I shall play some more with this to try and understand the observed behaviour.

smartavionics commented 2 years ago

So, I made a mistake in my previous test in that when it took around 20 seconds to load, that was actually with no calls to yieldThread() in the loop. Testing with calls to yieldThread() every 100 loops took around 21 seconds to load with the blue rectangle moving quite smoothly, with a call every 1000 loops, the loading time is around 20 seconds but the animation is jerky.

So it appears that calling yieldThread() every time around the loop doesn't actually cause a slowdown?
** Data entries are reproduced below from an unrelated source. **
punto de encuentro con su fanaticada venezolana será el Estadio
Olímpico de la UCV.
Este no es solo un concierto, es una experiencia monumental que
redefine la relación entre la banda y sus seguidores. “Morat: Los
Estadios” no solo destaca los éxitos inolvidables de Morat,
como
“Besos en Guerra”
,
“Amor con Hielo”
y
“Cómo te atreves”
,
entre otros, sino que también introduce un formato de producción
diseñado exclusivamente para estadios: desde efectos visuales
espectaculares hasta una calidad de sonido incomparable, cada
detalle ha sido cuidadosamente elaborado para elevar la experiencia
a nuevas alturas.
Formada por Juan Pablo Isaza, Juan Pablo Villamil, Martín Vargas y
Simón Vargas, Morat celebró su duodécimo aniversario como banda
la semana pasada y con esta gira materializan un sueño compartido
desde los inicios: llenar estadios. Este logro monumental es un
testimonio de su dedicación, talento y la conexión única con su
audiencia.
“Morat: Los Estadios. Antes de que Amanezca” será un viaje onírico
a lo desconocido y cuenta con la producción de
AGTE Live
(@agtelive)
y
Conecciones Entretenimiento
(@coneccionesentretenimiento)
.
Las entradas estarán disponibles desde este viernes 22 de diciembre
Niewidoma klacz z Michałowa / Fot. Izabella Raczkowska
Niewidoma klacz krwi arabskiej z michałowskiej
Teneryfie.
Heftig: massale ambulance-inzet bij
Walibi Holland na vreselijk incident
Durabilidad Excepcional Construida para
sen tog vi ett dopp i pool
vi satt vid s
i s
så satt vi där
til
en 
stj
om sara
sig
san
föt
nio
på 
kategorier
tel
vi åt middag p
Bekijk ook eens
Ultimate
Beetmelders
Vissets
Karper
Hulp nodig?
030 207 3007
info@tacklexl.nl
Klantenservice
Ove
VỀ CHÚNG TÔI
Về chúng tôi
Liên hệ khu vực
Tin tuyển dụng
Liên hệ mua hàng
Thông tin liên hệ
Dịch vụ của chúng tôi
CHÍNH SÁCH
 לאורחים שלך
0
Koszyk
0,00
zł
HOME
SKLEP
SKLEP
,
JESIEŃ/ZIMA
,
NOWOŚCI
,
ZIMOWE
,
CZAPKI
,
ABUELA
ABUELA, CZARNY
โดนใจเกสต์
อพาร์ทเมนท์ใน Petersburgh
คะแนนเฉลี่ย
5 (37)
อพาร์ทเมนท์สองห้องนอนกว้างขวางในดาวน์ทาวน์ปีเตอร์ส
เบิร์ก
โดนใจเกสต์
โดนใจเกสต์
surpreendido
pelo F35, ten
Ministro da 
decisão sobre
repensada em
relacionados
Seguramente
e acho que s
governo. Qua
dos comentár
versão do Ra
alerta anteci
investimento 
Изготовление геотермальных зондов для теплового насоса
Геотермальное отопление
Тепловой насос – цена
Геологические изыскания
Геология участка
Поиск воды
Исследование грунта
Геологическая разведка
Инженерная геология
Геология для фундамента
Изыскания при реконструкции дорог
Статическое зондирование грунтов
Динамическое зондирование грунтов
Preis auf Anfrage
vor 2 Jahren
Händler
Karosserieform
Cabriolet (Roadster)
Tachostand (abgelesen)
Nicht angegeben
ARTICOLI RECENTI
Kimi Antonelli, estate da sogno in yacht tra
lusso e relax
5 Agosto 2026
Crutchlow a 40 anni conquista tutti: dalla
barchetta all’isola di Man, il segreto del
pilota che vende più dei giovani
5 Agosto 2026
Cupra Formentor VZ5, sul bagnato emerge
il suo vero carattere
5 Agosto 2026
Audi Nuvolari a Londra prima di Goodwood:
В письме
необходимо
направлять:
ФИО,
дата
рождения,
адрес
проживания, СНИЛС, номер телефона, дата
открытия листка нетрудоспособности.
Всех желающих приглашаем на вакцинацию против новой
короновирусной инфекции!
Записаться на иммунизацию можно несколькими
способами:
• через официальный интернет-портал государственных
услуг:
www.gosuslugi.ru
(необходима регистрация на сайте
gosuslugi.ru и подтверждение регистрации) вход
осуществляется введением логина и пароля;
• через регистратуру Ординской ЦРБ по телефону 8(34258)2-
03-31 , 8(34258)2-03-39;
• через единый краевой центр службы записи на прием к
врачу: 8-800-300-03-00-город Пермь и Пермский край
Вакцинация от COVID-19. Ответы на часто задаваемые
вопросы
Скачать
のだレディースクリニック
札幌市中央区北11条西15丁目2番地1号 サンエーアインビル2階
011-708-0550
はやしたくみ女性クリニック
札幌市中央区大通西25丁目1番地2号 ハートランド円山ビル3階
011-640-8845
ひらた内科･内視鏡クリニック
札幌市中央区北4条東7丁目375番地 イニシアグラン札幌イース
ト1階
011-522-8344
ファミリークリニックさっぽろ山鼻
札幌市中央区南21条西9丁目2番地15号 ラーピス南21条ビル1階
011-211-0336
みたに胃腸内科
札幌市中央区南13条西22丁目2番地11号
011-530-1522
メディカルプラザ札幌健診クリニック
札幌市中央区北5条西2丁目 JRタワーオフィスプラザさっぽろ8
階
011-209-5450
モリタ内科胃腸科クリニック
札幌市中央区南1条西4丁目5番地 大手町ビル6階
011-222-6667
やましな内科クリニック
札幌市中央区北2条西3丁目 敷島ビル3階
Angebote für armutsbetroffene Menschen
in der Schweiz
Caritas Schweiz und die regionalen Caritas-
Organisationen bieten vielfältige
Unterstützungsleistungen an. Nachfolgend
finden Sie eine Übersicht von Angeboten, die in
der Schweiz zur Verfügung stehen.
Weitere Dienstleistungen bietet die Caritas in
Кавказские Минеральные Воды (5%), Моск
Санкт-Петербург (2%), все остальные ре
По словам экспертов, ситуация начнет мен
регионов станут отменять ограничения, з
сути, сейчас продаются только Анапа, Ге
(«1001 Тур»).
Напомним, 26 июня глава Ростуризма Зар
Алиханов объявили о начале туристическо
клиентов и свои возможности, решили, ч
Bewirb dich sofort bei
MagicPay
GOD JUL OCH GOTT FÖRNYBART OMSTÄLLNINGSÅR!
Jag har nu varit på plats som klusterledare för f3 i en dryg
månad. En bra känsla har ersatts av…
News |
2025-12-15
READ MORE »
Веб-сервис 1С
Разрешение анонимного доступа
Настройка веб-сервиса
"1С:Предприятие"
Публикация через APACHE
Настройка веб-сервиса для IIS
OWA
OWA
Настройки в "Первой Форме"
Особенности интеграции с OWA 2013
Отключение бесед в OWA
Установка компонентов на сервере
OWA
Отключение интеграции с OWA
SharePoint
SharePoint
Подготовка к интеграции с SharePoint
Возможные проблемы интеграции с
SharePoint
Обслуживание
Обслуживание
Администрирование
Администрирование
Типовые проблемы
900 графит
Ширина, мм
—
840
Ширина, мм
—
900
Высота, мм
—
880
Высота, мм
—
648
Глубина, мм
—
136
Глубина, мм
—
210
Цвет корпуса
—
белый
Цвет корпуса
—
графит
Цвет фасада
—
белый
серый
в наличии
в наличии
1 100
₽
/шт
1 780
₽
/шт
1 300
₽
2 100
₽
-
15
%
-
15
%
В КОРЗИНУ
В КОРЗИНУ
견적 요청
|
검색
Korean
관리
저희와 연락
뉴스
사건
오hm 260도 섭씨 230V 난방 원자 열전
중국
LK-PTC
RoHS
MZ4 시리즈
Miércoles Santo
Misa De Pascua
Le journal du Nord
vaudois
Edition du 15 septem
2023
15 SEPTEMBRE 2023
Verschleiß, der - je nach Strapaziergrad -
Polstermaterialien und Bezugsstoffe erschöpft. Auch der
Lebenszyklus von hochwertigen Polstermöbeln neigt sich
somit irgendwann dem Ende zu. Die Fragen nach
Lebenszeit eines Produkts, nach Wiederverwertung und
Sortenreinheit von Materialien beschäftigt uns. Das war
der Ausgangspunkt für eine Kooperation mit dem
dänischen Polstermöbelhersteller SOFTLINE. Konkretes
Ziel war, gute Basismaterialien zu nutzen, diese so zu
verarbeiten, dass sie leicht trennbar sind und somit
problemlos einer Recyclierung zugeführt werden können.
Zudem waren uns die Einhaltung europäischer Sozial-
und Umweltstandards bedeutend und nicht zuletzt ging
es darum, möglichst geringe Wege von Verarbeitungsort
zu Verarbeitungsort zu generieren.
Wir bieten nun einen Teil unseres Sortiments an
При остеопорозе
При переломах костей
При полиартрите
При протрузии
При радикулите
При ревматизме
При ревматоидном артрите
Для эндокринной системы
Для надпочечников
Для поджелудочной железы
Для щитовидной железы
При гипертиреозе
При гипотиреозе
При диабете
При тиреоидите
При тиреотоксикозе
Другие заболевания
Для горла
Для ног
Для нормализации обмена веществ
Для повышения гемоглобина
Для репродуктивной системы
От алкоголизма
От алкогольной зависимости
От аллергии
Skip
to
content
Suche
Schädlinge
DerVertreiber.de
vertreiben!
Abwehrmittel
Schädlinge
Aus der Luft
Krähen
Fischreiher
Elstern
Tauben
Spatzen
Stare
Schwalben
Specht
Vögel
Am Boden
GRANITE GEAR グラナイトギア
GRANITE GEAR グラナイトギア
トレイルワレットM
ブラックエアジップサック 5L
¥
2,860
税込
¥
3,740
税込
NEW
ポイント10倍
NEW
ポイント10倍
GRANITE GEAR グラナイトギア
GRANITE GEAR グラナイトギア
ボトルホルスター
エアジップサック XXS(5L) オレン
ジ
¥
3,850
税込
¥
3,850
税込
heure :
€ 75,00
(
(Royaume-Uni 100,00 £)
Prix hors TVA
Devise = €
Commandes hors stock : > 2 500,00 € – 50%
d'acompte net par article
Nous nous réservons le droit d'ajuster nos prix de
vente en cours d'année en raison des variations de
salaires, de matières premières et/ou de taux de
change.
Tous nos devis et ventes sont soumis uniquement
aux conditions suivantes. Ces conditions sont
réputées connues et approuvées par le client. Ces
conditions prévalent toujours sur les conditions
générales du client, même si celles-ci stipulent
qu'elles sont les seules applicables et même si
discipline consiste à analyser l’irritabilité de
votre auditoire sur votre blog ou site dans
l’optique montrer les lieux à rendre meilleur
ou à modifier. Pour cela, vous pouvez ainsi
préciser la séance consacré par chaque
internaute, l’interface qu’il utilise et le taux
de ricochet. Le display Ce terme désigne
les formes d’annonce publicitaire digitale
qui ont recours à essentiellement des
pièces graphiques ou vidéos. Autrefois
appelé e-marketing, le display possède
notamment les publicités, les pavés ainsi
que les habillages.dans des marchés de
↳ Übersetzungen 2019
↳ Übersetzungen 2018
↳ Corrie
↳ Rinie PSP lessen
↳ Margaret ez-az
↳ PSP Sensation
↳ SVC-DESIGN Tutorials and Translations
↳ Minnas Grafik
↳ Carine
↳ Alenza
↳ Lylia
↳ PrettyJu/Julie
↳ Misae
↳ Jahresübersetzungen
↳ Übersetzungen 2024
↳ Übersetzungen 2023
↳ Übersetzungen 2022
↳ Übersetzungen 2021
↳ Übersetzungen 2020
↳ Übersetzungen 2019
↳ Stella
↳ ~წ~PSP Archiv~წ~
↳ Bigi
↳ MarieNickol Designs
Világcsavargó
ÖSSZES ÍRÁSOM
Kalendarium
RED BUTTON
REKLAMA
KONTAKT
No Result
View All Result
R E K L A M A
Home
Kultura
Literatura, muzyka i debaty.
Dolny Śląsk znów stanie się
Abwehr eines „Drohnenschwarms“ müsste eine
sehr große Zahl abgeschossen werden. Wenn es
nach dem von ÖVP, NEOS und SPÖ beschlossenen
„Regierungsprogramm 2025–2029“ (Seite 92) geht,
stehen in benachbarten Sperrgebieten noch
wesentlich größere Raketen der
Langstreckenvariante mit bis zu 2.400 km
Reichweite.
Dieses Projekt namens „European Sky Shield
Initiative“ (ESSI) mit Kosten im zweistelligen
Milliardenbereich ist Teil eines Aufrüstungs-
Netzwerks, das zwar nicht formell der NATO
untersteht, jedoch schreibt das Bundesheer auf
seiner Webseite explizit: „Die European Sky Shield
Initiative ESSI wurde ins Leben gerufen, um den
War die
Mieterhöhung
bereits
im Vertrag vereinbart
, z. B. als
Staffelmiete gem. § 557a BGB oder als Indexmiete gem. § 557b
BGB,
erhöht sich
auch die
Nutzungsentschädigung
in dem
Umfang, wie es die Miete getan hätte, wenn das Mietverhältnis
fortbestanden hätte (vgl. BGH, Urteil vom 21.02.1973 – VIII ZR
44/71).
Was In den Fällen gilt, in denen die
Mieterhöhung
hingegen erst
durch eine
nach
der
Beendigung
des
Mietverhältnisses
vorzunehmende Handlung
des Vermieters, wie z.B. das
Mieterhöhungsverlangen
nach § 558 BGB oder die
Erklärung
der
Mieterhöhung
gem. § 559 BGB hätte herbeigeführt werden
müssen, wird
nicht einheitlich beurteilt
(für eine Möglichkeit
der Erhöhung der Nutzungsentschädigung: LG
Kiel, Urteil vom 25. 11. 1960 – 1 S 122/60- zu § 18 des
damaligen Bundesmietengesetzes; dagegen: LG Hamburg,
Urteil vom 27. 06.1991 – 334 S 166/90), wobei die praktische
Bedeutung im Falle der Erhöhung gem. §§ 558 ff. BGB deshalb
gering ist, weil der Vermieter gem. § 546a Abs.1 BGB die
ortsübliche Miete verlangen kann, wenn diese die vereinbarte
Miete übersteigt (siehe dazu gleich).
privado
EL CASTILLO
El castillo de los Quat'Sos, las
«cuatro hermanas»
aconz2 commented 2 years ago

@smartavionics I did some follow up testing on Linux and got:

version yielding? time (s)
4.13.1 yes 31.1
4.13.1 no 15.8
5.0b1 yes 105.3
5.0b1 no 16.2

I unpacked each release AppImage with the --appimage-extract flag and then edited the source of STLReader.py directly and inspected the log output.

It does seem mysterious and I wouldn't be surprised if Thread.yield is a red herring in the end.

smartavionics commented 2 years ago

It does seem mysterious and I wouldn't be surprised if Thread.yield is a red herring in the end.

That yieldThread() call just invokes time.sleep(0) which gives other threads a chance to run.

nallath commented 2 years ago

We have found an issue with the 5.0 release; We accidentally forgot to include numpy-stl. This meant that Cura used the (slower) fallback STL loading.

jellespijker commented 2 years ago

@nallath Numpy-STL was part of the requirements, see https://github.com/Ultimaker/cura-build-environment/blob/main/projects/requirements.txt

It could be that pyinstaller didn't collect it.